-- start of Records to use --
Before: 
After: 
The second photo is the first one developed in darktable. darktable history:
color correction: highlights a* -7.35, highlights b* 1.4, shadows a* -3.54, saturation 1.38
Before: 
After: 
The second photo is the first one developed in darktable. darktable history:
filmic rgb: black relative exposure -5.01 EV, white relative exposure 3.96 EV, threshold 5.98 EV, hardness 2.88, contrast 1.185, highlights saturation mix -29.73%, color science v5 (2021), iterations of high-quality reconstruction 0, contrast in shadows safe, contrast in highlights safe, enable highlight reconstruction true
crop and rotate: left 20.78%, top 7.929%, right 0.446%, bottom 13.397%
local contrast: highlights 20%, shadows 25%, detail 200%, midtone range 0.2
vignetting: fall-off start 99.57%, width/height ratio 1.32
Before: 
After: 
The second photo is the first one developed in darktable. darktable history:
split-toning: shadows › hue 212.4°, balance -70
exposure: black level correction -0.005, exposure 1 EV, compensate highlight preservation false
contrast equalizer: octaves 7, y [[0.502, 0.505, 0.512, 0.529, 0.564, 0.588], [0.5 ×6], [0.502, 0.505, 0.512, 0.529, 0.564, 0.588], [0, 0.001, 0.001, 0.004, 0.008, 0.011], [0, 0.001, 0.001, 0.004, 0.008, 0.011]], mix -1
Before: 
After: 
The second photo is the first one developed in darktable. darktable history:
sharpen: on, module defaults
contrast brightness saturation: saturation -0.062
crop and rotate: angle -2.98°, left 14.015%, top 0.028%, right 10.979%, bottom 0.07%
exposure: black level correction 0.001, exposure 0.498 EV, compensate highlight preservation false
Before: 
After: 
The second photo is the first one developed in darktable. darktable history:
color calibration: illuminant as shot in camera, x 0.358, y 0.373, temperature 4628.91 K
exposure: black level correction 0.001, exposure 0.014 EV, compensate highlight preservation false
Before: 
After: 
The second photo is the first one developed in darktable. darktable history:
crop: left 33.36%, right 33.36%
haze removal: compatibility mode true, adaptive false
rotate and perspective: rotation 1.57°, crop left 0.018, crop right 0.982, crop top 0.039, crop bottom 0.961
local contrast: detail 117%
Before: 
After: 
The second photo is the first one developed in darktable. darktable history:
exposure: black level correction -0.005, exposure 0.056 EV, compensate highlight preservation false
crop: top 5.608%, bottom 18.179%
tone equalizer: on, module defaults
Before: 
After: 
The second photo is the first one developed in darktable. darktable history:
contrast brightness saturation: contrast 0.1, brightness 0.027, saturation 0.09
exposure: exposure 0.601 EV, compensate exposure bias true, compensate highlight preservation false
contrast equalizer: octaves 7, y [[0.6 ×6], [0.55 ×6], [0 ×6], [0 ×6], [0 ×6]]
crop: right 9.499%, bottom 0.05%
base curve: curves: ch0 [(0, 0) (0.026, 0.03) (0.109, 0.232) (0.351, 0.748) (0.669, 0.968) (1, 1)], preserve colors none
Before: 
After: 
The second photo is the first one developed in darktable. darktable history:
-- end of Records to use --
- _Task brief_:
Swap every "developed" in the data above for "edited" and reproduce all the lines with nothing else changed.

- _Task solution_:
Before: 
After: 
The second photo is the first one edited in darktable. darktable history:
color correction: highlights a* -7.35, highlights b* 1.4, shadows a* -3.54, saturation 1.38
Before: 
After: 
The second photo is the first one edited in darktable. darktable history:
filmic rgb: black relative exposure -5.01 EV, white relative exposure 3.96 EV, threshold 5.98 EV, hardness 2.88, contrast 1.185, highlights saturation mix -29.73%, color science v5 (2021), iterations of high-quality reconstruction 0, contrast in shadows safe, contrast in highlights safe, enable highlight reconstruction true
crop and rotate: left 20.78%, top 7.929%, right 0.446%, bottom 13.397%
local contrast: highlights 20%, shadows 25%, detail 200%, midtone range 0.2
vignetting: fall-off start 99.57%, width/height ratio 1.32
Before: 
After: 
The second photo is the first one edited in darktable. darktable history:
split-toning: shadows › hue 212.4°, balance -70
exposure: black level correction -0.005, exposure 1 EV, compensate highlight preservation false
contrast equalizer: octaves 7, y [[0.502, 0.505, 0.512, 0.529, 0.564, 0.588], [0.5 ×6], [0.502, 0.505, 0.512, 0.529, 0.564, 0.588], [0, 0.001, 0.001, 0.004, 0.008, 0.011], [0, 0.001, 0.001, 0.004, 0.008, 0.011]], mix -1
Before: 
After: 
The second photo is the first one edited in darktable. darktable history:
sharpen: on, module defaults
contrast brightness saturation: saturation -0.062
crop and rotate: angle -2.98°, left 14.015%, top 0.028%, right 10.979%, bottom 0.07%
exposure: black level correction 0.001, exposure 0.498 EV, compensate highlight preservation false
Before: 
After: 
The second photo is the first one edited in darktable. darktable history:
color calibration: illuminant as shot in camera, x 0.358, y 0.373, temperature 4628.91 K
exposure: black level correction 0.001, exposure 0.014 EV, compensate highlight preservation false
Before: 
After: 
The second photo is the first one edited in darktable. darktable history:
crop: left 33.36%, right 33.36%
haze removal: compatibility mode true, adaptive false
rotate and perspective: rotation 1.57°, crop left 0.018, crop right 0.982, crop top 0.039, crop bottom 0.961
local contrast: detail 117%
Before: 
After: 
The second photo is the first one edited in darktable. darktable history:
exposure: black level correction -0.005, exposure 0.056 EV, compensate highlight preservation false
crop: top 5.608%, bottom 18.179%
tone equalizer: on, module defaults
Before: 
After: 
The second photo is the first one edited in darktable. darktable history:
contrast brightness saturation: contrast 0.1, brightness 0.027, saturation 0.09
exposure: exposure 0.601 EV, compensate exposure bias true, compensate highlight preservation false
contrast equalizer: octaves 7, y [[0.6 ×6], [0.55 ×6], [0 ×6], [0 ×6], [0 ×6]]
crop: right 9.499%, bottom 0.05%
base curve: curves: ch0 [(0, 0) (0.026, 0.03) (0.109, 0.232) (0.351, 0.748) (0.669, 0.968) (1, 1)], preserve colors none
Before: 
After: 
The second photo is the first one edited in darktable. darktable history:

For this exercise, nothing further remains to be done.